As I’ve written a couple of times, Williams could help a contender. Teams wouldn’t be quick to absorb his $15 million salary, but his 3-point shooting and defense would fit on a wide variety of rosters. He’s a pro who would be fine with whatever role teams ask of him. That’s the profile of a trade commodity.
A buyout is typically player-driven. A veteran gives up a small percentage of his guaranteed salary to be free to sign elsewhere. I don’t know why Williams would ask for that.
Q. Is Kidd-Gilchrist the Hornets veteran most likely to fall out of the rotation next season?
A. Probably so; either him or Biyombo.
If the Hornets have an excess of anything on the roster, it would be power forwards: That would be the primary position, at least for now, for Bridges, Williams, rookie PJ Washington and Kidd-Gilchrist.
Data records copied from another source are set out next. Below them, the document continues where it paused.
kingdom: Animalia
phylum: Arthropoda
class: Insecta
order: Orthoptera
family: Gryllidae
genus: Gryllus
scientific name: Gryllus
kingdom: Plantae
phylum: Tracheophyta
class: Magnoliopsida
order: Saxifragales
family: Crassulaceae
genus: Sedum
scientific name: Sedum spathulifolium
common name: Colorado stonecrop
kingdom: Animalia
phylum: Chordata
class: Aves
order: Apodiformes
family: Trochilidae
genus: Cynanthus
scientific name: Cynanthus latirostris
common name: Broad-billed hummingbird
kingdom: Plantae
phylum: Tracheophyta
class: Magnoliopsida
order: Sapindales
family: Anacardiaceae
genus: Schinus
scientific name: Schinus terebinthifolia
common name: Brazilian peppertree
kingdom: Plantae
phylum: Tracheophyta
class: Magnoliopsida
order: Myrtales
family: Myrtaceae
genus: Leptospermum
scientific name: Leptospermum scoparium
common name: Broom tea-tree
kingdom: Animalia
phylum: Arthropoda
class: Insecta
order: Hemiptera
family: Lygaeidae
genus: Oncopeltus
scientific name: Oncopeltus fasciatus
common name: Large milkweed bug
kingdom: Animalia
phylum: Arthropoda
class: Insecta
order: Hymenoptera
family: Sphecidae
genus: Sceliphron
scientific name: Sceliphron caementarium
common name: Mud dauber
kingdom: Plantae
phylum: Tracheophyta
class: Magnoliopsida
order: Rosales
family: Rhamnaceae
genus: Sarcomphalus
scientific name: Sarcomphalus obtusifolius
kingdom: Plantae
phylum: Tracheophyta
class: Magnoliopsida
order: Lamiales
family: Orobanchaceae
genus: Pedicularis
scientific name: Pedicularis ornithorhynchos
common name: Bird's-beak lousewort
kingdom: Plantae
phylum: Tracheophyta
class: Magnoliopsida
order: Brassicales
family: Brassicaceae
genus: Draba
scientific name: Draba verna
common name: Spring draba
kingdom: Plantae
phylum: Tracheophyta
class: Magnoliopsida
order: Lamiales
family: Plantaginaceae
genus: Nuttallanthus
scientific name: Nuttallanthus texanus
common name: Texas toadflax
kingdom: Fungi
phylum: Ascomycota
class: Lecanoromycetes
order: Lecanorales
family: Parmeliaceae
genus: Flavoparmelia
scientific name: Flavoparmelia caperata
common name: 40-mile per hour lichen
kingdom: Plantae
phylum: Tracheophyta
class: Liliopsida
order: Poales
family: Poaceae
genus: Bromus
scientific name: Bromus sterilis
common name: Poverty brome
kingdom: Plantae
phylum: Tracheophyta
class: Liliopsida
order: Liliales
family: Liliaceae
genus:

Kidd-Gilchrist’s primary position for most of his NBA career was small forward, but Borrego asked him to be a power forward last season. Playing small forward makes his poor shooting range more of a liability. It’s unclear where Kidd-Gilchrist fits going into training camp.
Biyombo might enter the season as the Hornets’ third option at center behind Zeller and Willy Hernangomez. But injuries have limited Zeller to 82 games over the past two seasons, and Hernangomez hasn’t established himself in 1 1/2 seasons in Charlotte. So Biyombo’s chances of playing aren’t that remote, even as third option.